■ HOW TO COMPLETE THIS TASK ■
Everything from the line containing "Механические детали" through the end of the entries below must be set down exactly, and nothing else.

■ GIVEN DATA ■
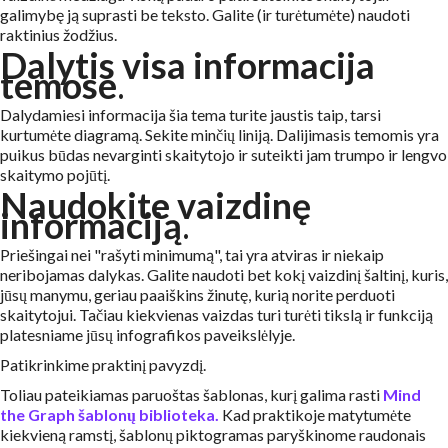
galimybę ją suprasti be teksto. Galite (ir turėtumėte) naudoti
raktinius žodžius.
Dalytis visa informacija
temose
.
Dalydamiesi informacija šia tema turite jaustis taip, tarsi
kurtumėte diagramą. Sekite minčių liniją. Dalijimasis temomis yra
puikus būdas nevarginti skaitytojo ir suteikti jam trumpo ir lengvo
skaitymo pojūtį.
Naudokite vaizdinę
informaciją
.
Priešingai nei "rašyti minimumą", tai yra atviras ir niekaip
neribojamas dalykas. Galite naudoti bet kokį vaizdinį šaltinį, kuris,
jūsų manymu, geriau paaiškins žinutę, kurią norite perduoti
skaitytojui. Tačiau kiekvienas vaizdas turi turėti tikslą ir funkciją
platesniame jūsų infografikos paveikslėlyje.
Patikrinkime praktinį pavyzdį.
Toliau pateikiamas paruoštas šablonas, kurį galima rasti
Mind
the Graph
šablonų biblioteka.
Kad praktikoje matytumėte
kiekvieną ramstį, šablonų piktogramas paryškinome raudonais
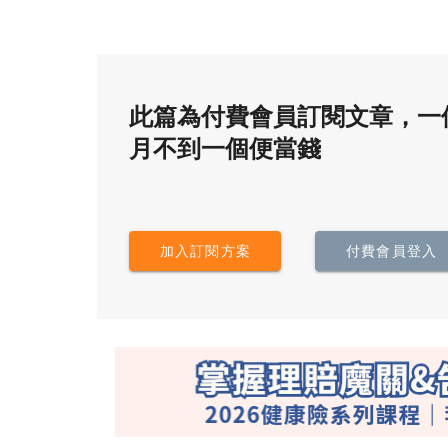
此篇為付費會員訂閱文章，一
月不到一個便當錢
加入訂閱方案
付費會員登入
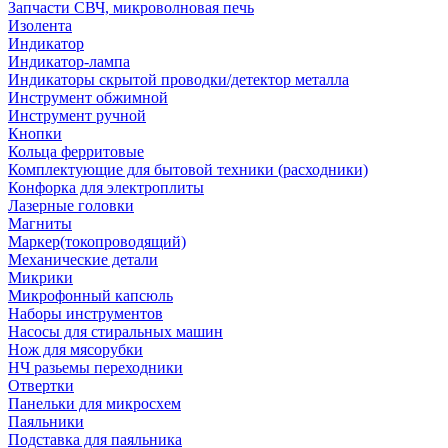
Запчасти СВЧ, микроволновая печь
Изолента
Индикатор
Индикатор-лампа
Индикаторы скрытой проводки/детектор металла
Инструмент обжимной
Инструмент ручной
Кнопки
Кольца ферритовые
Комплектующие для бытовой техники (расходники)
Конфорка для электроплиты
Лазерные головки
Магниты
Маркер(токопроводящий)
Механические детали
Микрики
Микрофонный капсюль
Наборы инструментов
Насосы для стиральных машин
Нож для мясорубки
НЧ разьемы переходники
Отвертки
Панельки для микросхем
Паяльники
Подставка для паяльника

■ ANSWER BELOW ■
Механические детали
Микрики
Микрофонный капсюль
Наборы инструментов
Насосы для стиральных машин
Нож для мясорубки
НЧ разьемы переходники
Отвертки
Панельки для микросхем
Паяльники
Подставка для паяльника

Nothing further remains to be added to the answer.